For Saw Leng Koh FCCA, her career in audit was a fulfilling period with plenty of job satisfaction despite a somewhat hectic life
My seven years in audit was a valuable experience for me and I’m so glad that I started my accountancy career in this area. During this period, I was promoted from accounts assistant to semi senior, then to senior and assistant manager.
It was such a fulfilling period, with much to do and learn. I gained a lot of job satisfaction despite a hectic and busy life and it taught me some important ‘mantras’ that are still so relevant to me today. Let me discuss them.
During one of my early audit assignments I detected a criminal breach of trust where sales transactions were being forged for a higher commission. During the subsequent enquiries, a member of staff admitted the offence and her contract was terminated. At the concluding meeting, our client’s group CFO stated how vital it was to ‘do the right things and do things right, and you'll have nothing to fear or worry, and can sleep well at night’. As a young professional from a small town who was just setting out on a career at an international audit firm, this quote struck a chord with me and helped guide me in the right direction.

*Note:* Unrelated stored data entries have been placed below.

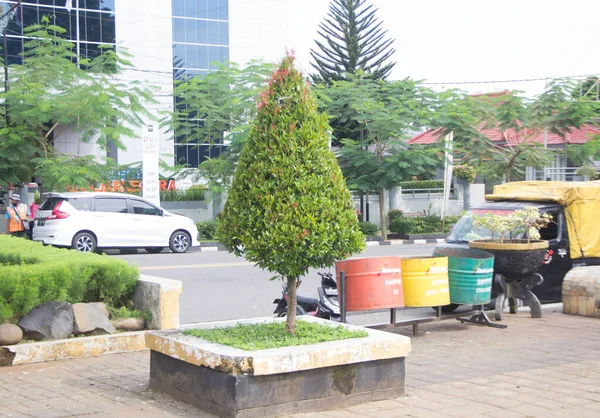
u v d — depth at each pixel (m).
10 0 32.38
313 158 5.89
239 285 14.01
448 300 9.03
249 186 5.88
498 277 10.24
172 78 36.91
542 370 7.18
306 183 5.79
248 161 5.98
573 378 6.83
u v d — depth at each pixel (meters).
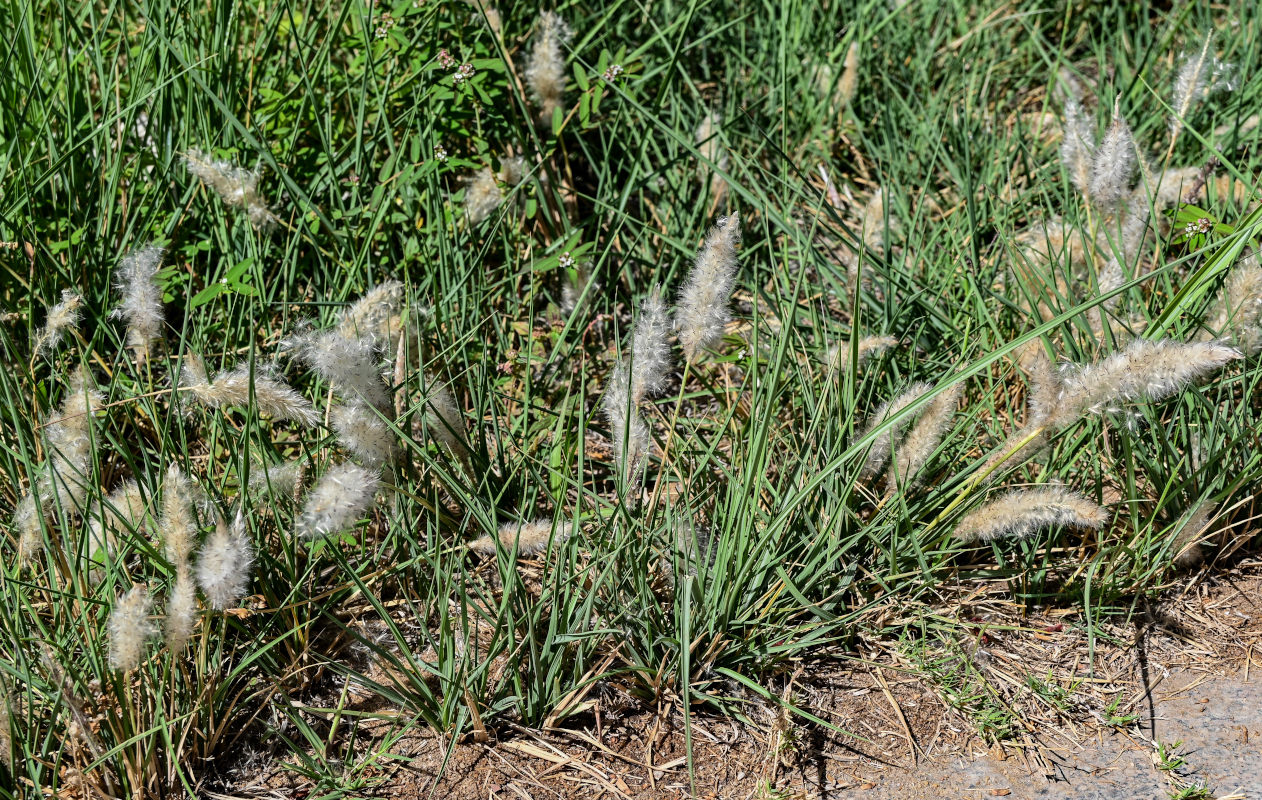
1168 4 5.58
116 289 3.48
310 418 2.43
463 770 2.48
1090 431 2.87
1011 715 2.63
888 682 2.71
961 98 4.87
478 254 3.52
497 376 3.50
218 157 3.57
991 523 2.56
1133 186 3.79
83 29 4.13
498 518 2.96
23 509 2.49
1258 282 2.80
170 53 3.53
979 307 3.31
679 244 3.60
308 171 3.80
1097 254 3.58
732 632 2.71
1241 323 2.89
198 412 3.20
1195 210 3.31
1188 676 2.75
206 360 3.18
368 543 3.00
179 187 3.81
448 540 2.94
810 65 4.93
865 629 2.78
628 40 4.76
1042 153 4.54
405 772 2.47
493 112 3.98
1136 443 2.95
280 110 3.83
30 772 2.22
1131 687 2.72
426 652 2.76
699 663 2.68
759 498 2.98
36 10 4.02
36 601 2.65
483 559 2.97
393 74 3.93
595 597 2.62
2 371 2.60
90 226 3.58
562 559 2.49
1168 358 2.36
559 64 3.69
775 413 3.10
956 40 5.26
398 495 2.72
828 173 4.52
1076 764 2.53
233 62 3.80
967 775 2.50
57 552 2.52
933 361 3.30
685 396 3.49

It wasn't easy to work in an environment where you were the youngest and most junior member of staff. Consequently, I was naïve and felt intimidated, and it wasn't natural for me to ask a question or seek help. It was my very first boss, Chris Wong, who told me that ‘If you don’t ask, you don’t get’.
During a ‘Mastering peak performance’ training seminar that I once attended, the facilitator called out my name during the sharing session. After nervously mumbling a few words in response, the facilitator told me: ‘What you are about to say, it’s very important and I want you to be heard’. I liked how this made me feel important and that my opinion counted.
This is not something I find easy to do. It’s very natural for us to simply give up when facing obstacles and challenges. It is those individuals who can see an opportunity in every problem who can turn a negative situation around. Therefore, I always try to appreciate every opportunity that comes my way and stay determined.
No matter how good we are, there are always new things to learn and to develop. A good manager will think ‘glass half full’ and consider ways to help develop members of staff and work on helping them to improve and to achieve their full potential. Conversely, some managers see their staff as ‘half empty’, which can negatively impact their staff.